- **Work request**:
Transcribe each line below verbatim; pictures excluded.

- **Data to process**:
--------------------------------
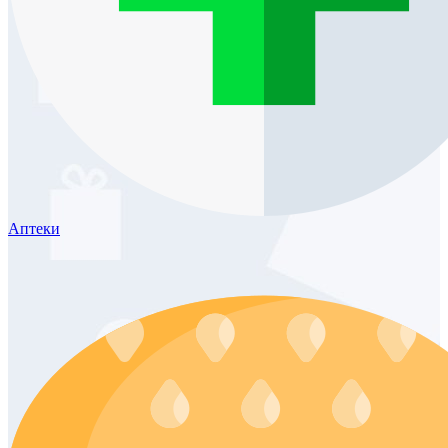
Аптеки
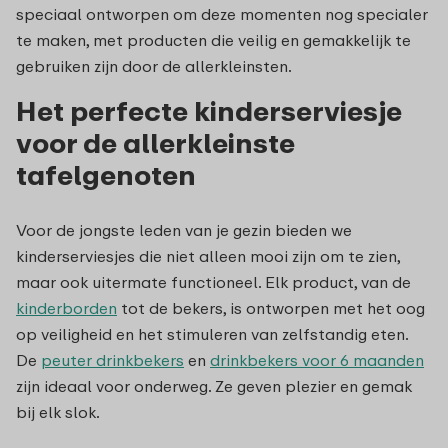
speciaal ontworpen om deze momenten nog specialer
te maken, met producten die veilig en gemakkelijk te
gebruiken zijn door de allerkleinsten.
Het perfecte kinderserviesje
voor de allerkleinste
tafelgenoten
Voor de jongste leden van je gezin bieden we
kinderserviesjes die niet alleen mooi zijn om te zien,
maar ook uitermate functioneel. Elk product, van de
kinderborden
tot de bekers, is ontworpen met het oog
op veiligheid en het stimuleren van zelfstandig eten.
De
peuter drinkbekers
en
drinkbekers voor 6 maanden
zijn ideaal voor onderweg. Ze geven plezier en gemak
bij elk slok.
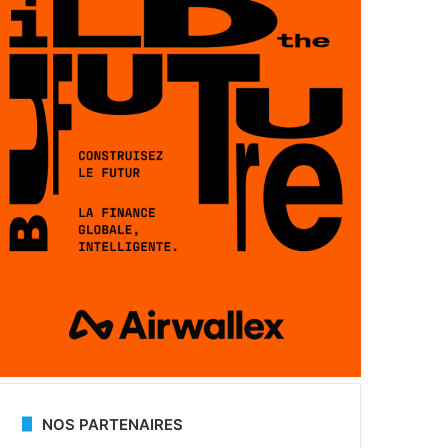
NOS PARTENAIRES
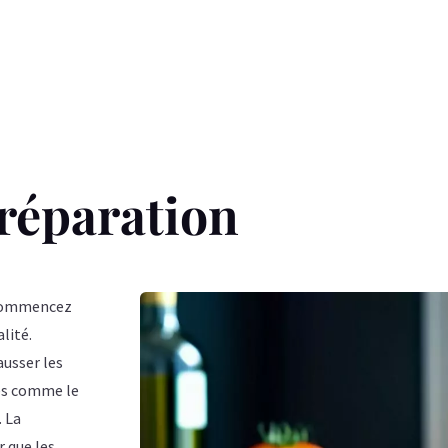
réparation
, commencez
lité.
ausser les
ces comme le
. La
r que les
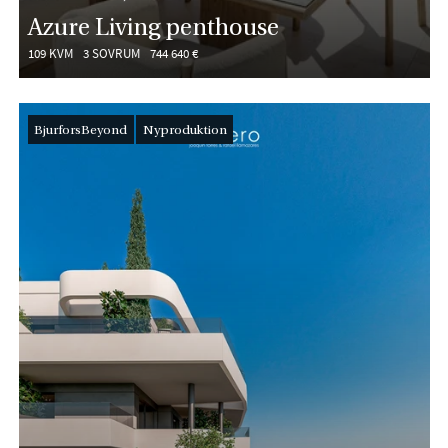
Azure Living penthouse
109 KVM
3 SOVRUM
744 640 €
BjurforsBeyond
Nyproduktion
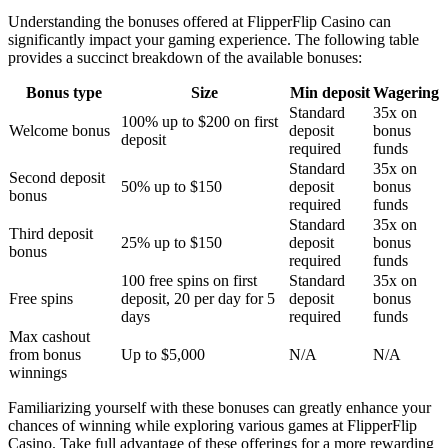
Understanding the bonuses offered at FlipperFlip Casino can
significantly impact your gaming experience. The following table
provides a succinct breakdown of the available bonuses:
Bonus type
Size
Min deposit
Wagering
Standard
35x on
100% up to $200 on first
Welcome bonus
deposit
bonus
deposit
required
funds
Standard
35x on
Second deposit
50% up to $150
deposit
bonus
bonus
required
funds
Standard
35x on
Third deposit
25% up to $150
deposit
bonus
bonus
required
funds
100 free spins on first
Standard
35x on
Free spins
deposit, 20 per day for 5
deposit
bonus
days
required
funds
Max cashout
from bonus
Up to $5,000
N/A
N/A
winnings
Familiarizing yourself with these bonuses can greatly enhance your
chances of winning while exploring various games at FlipperFlip
Casino. Take full advantage of these offerings for a more rewarding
--------------------------------
- **Exercise result**:
Аптеки
speciaal ontworpen om deze momenten nog specialer
te maken, met producten die veilig en gemakkelijk te
gebruiken zijn door de allerkleinsten.
Het perfecte kinderserviesje
voor de allerkleinste
tafelgenoten
Voor de jongste leden van je gezin bieden we
kinderserviesjes die niet alleen mooi zijn om te zien,
maar ook uitermate functioneel. Elk product, van de
kinderborden
tot de bekers, is ontworpen met het oog
op veiligheid en het stimuleren van zelfstandig eten.
De
peuter drinkbekers
en
drinkbekers voor 6 maanden
zijn ideaal voor onderweg. Ze geven plezier en gemak
bij elk slok.
NOS PARTENAIRES
réparation
, commencez
lité.
ausser les
ces comme le
. La
r que les
Azure Living penthouse
109 KVM
3 SOVRUM
744 640 €
BjurforsBeyond
Nyproduktion
Understanding the bonuses offered at FlipperFlip Casino can
significantly impact your gaming experience. The following table
provides a succinct breakdown of the available bonuses:
Bonus type
Size
Min deposit
Wagering
Standard
35x on
100% up to $200 on first
Welcome bonus
deposit
bonus
deposit
required
funds
Standard
35x on
Second deposit
50% up to $150
deposit
bonus
bonus
required
funds
Standard
35x on
Third deposit
25% up to $150
deposit
bonus
bonus
required
funds
100 free spins on first
Standard
35x on
Free spins
deposit, 20 per day for 5
deposit
bonus
days
required
funds
Max cashout
from bonus
Up to $5,000
N/A
N/A
winnings
Familiarizing yourself with these bonuses can greatly enhance your
chances of winning while exploring various games at FlipperFlip
Casino. Take full advantage of these offerings for a more rewarding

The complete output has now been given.